Forming Howard University’s “Civil Rights Committee”; “Opening” a restaurant; Juanita explains “opening” and “testing”
Then I had been involved in CORE. I was also involved when I was at Howard; I’d forgotten about that. After we had this incident that I was talking about, of trying to get the hot chocolate, a woman who became a very dear friend, Polly Murray, was there. She was about ten years older than us coeds. She was in law school, and she knew about CORE that had started. And we formed the Howard’s—I think it was called “Civil Rights Committee” and actually opened up a restaurant on the edge of campus in one week, less than a week. I never had such a quick victory, [chuckle] never since that time. It was just a sort of a greasy spoon restaurant, but it was a heady victory for us. We had a picket line; we had a sit–in; lots of people agreed with us, and he capitulated.

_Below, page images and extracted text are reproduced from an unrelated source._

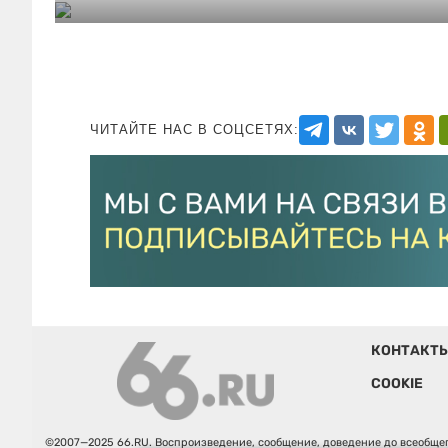
ЧИТАЙТЕ НАС В СОЦСЕТЯХ:
КОНТАКТ
COOKIE
©2007—2025 66.RU. Воспроизведение, сообщение, доведение до всеобщег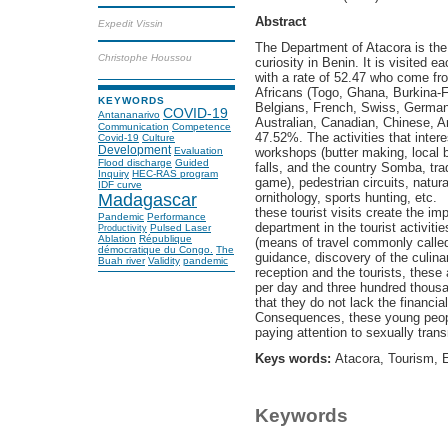
Abstract
Expedit Vissin
The Department of Atacora is the 
Christophe Houssou
curiosity in Benin. It is visited e
with a rate of 52.47 who come fr
Africans (Togo, Ghana, Burkina-Fa
KEYWORDS
Belgians, French, Swiss, Germans
COVID-19
Antananarivo
Australian, Canadian, Chinese, Am
Communication
Competence
47.52%. The activities that inter
Covid-19
Culture
Development
Evaluation
workshops (butter making, local b
Flood discharge
Guided
falls, and the country Somba, tr
Inquiry
HEC-RAS program
game), pedestrian circuits, natura
IDF curve
Madagascar
ornithology, sports hunting, etc.
these tourist visits create the imp
Pandemic
Performance
department in the tourist activiti
Pulsed Laser
Productivity
Ablation
République
(means of travel commonly called 
démocratique du Congo.
The
guidance, discovery of the culinar
Buah river
Validity
pandemic
reception and the tourists, thes
per day and three hundred thous
that they do not lack the financia
Consequences, these young people
paying attention to sexually tra
Keys words:
Atacora, Tourism,
Keywords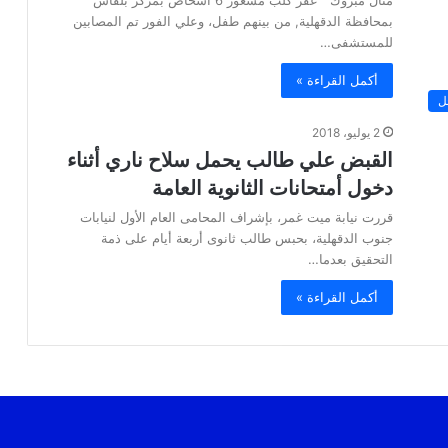
منال مبروك عقر كلب مسعور 6 أشخاص بمركز بلقاس
بمحافظة الدقهلية, من بينهم طفل، وعلي الفور تم المصابين
للمستشفى…
أكمل القراءة »
ل
2 يوليو، 2018
القبض علي طالب يحمل سلاح ناري أثناء
دخول أمتحانات الثانوية العامة
قررت نيابة ميت غمر، بإشراف المحامى العام الأول لنيابات
جنوب الدقهلية، بحبس طالب ثانوى أربعة أيام على ذمة
التحقيق بعدما…
أكمل القراءة »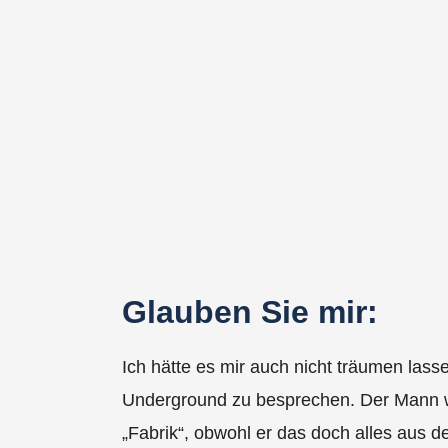
Glauben Sie mir:
Ich hätte es mir auch nicht träumen lasse
Underground zu besprechen. Der Mann war
„Fabrik“, obwohl er das doch alles aus d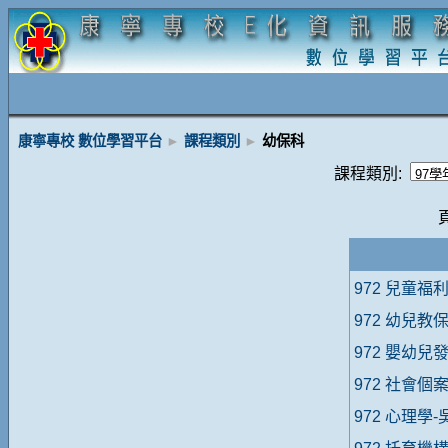
康寧專校 數位學習平台
►
課程類別
►
幼保科
課程類別:
972 兒童福
972 幼兒教
972 嬰幼兒
972 社會個
972 心理學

INTERVIEWER: So, when you say you “opened up a restaurant…”
I mean we desegregated it. I always forget that; people don’t know exactly what I mean. And so that was very good. So that happened before I left. I sometimes regretted having left Howard because they did some bus testing. Because you know, DC is surrounded—Virginia, Maryland and so forth, and they were all, of course, very segregated, too.
INTERVIEWER: Will you explain the concept of “testing”?
You try to do something. Like, for instance, if blacks were supposed to sit from the back, you would just go and get your ticket and sit in the front and see what happened. Most often, you’d just be arrested or that sort of thing.
So that’s what they were doing. And meanwhile I was working in CORE in Cleveland though, when they were doing that, so I didn’t get into that part of it.
Let’s see, where was I when I digressed?
INTERVIEWER: You were working at CORE, you had just become an “item.”
That’s right and so we lived in—we didn’t have any money—we lived in Cincinnati with a friend of Wally’s who was a minister, and was doing some work on his church and Wally helped him do that. And then we moved into Cincinnati proper, and we ended up—that same year of 1948 when we began living together, a group called Peacemakers was formed. They saw nonviolence as a way of life, not just a tactic, or different campaigns, and one of the things that was a hallmark of Peacemakers was refusing to pay taxes for war, and so I say that that was a very pivotal year in my life, ’48. Wally and I started living together; I became a tax refuser; we became tax refusers. You see, he spent thirty–three months in prison because he wouldn’t go; how was he going to pay for somebody else to go and kill people? We just had no problem with that. So we always had to find work where there were no taxes, either be self–employed, or at that time I did say Wally was my dependent. He did odd jobs; he didn’t sign anything—and so I could earn at that time, I think it was twelve—twenty–five dollars on any one job. So if I would’ve had two jobs, neither employer would take taxes out, but I made more than—I mean I made the taxable amount and said, “nyah, nyah, nyah…I’m not going to pay you.” Our tax refusal included not filing, not for being secretive, but because we just didn’t feel that we needed to do that, that we owed any allegiance to a system whose major business was killing. ?Cause most—about—at least half of the budget is for the military. It was then; it is now, continues to be. But we were very open. We…always demonstrated. For a while we wrote letters to our congress people and the president—that got boring, so I quit [chuckle] doing that. And so they knew it, because they would sometimes call us up and say, “We want your records,” and so forth, or “You come down and see us,” and we said, “Well, we’re not interested in coming; if you want to see us you can come to our house, and we’ll tell you ,em>why, we are refusing but won’t give you any information.” So, that went on throughout our lives, I guess for a long time.